A drunken Clarence pushed himself up. What was this? Huh?

"Roger."

Huh?

"You're fixing that later."

Mrs. Pickles looked up, and saw the giant monster that was attacking K City. Erika, Ayu, and Razor were also present. Mrs. Pickles examined an empty bottle in his hands, perplexed, and then drunkenly hobbled towards the monster.

"SHUT UP!" he shouted, "I'm trying to sleep!"

He then turned around and began looking for a crowded bar in the empty city.
I guess the gas station is closed. Indefinitely.
<Snipped quote by Phobos>

Let's all have a moment of silence for our beloved Trach-the-alien


Honestly more sad about the death of the elevator.
Hrrm I'm debating whether I should make a post. Besides the death of the alien (I know, such a little event) Violet Reaper and Pumpkin Witch really have nothing to react to. Despite what people say, I really don't like talking to myself. Bwahaha I had to.

And by the way...

WHO ELSE HAS A TRAP CHARACTER?! HOW DARE YOU, IM THE ONLY ONE WHO CAN DO SUCH THINGS!! (Jk, btw, it would actually be hilarious to see my narcissistic little bastard freak out over another trap in the midsts. XD)


Does Mrs. Pickles name make him a trap character...?

Started on a post for Mrs. P, but I'm going to eat dinner and do some other stuff first, perhaps see how people react.
"I don't know who you're talking about," said the salamander, nervously

sorry for the delay and brief response.
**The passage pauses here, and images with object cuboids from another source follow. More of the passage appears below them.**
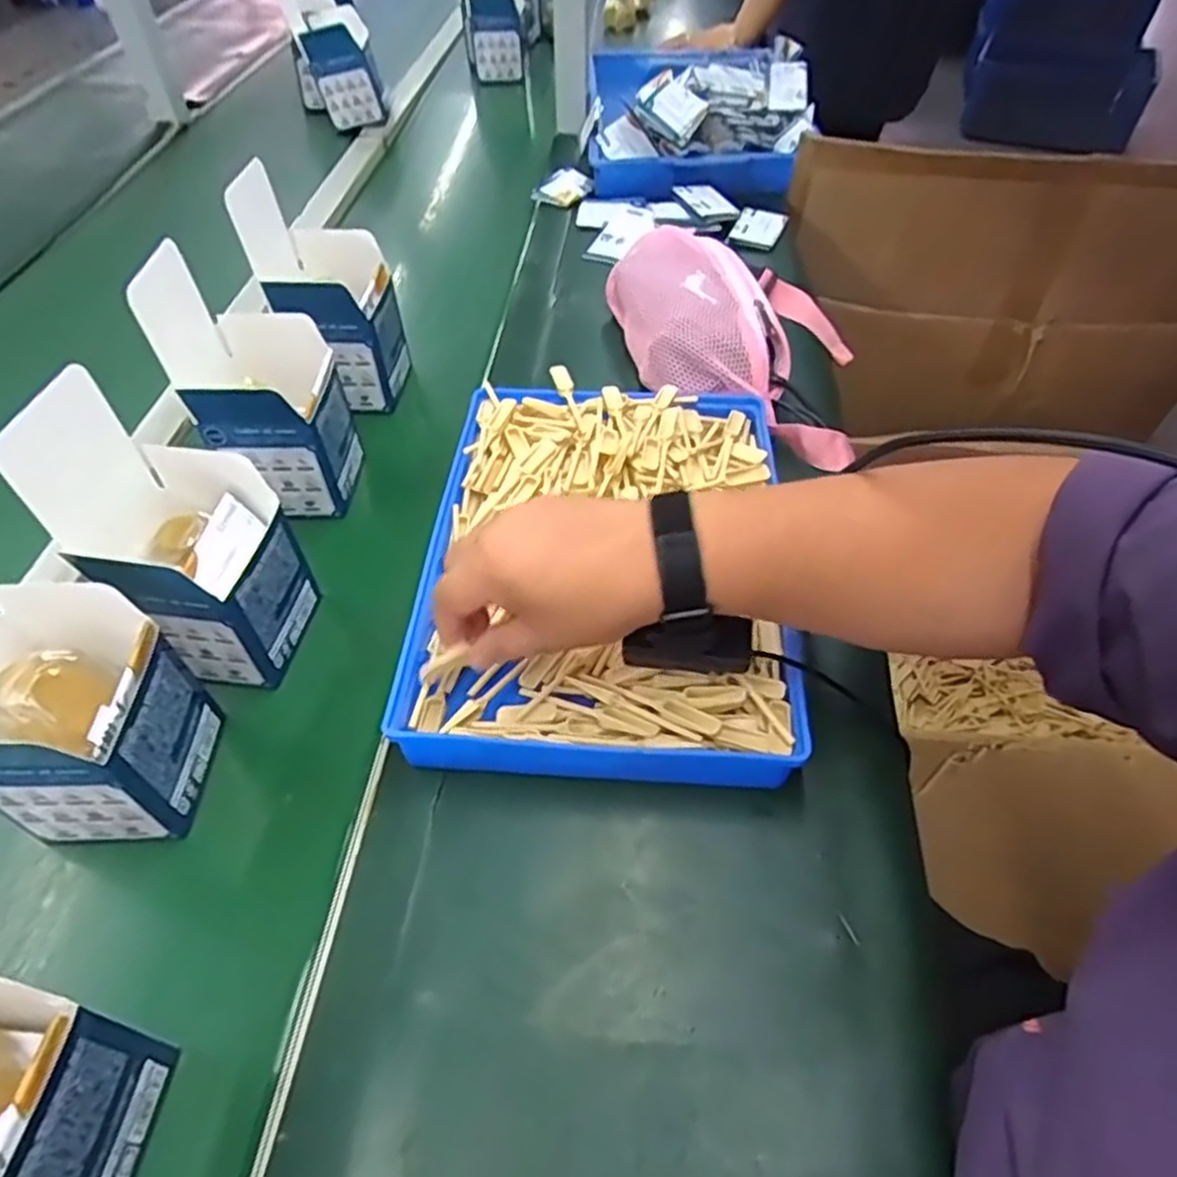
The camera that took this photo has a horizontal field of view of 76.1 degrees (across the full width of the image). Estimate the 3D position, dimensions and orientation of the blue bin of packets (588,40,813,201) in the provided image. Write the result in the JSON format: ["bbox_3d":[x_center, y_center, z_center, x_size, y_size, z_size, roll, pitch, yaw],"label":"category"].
[{"bbox_3d":[0.138,-0.635,0.997,0.259,0.109,0.418,1,50,1],"label":"blue bin of packets"}]

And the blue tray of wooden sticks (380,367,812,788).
[{"bbox_3d":[0.011,-0.028,0.508,0.231,0.046,0.327,3,50,2],"label":"blue tray of wooden sticks"}]

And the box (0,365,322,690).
[{"bbox_3d":[-0.240,-0.024,0.451,0.097,0.181,0.098,7,50,6],"label":"box"}]

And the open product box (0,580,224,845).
[{"bbox_3d":[-0.272,0.056,0.384,0.095,0.183,0.093,-1,50,-1],"label":"open product box"}]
Been pretty busy lately.
@SpookySquid

Pickles: You know what sucks? Getting shot out of an elevator shaft like a projectile from a Halo tailfin. You know what sucks even more?

*Pulls out a bag of candy*

Pickles: Jolly Ranchers


Mrs. Pickles would become the Shaquille O'Neal of heroes. Sure, Mrs. Pickles is a hero, but that's not what everyone knows him for- it's the advertisements.
I feel like that could have been a scene out of a 5 gum commercial.
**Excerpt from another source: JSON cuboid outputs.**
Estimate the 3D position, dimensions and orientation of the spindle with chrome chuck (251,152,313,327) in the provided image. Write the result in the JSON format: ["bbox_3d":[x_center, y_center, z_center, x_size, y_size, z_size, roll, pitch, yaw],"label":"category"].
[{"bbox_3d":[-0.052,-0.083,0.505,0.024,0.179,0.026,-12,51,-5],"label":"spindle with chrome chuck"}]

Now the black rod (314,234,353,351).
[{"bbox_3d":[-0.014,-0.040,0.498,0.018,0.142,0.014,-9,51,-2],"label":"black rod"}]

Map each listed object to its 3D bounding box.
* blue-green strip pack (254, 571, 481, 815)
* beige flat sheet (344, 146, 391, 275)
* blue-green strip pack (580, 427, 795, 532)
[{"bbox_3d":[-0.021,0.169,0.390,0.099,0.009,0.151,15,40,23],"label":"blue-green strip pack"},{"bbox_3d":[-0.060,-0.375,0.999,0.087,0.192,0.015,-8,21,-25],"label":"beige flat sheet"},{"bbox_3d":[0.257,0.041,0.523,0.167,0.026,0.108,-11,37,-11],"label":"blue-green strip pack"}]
Narrator: How if feels to chew five gum.

Mrs. Pickles: ARRAGHGHHHH!!

*Elevator crashes on giant crab monsters head.*

Narrator: Stimulate your senses.
Ah, finally some relaxing time in the elevator...



Mrs. Pickles sat calmly in the elevator... "Doot doot doot dah doot dah doot doot doot..." he hummed to himself... then heard an explosion. Eh? What was going-

DRAMATIC EXPLOSION!!!!!!


Mrs. Pickles was flung around the elevator like a cricket in a washing machine. One of the bubbles had exploded underneath of the elevator and sent it flying back up the elevator shaft, and then out of the top of the building. Mrs. Pickles jabbed repeatedly on the "open door" button, but when the door was opened, Mrs. Pickles regretted it.

You see, the elevator had flown slightly towards the crab monster. And then Ventus turned up the pressure, and Mrs. Pickles was staring out at the sky as the elevator hurtled towards the crab monster ten times faster than it normally would. Mrs. Pickles tried to shout, but his cheeks were flapping to the side uselessly. Thankfully, a stray pumpkin bomb hit the elevator just right, causing it to spin and launching poor Mrs. Pickles out of it and onto the ground. Mrs. Pickles would have skidded across the ground, but miraculously landed right on top of the trash can, which had been bent into a ramp of sorts, causing his body to harmlessly glide over the massive puddle of soda until he was laying face down, in the middle of the street, with only a couple of minor scratches, a tattered, soda covered cape, and two dislocated elbows. "Ow."

The elevator smashed right on top of the crab. The extent to which it effected the crab alien was unknown... cough, cough...GM/ Co-GM... but the elevator's radio was destroyed as the last song it would ever play came to a dramatic end.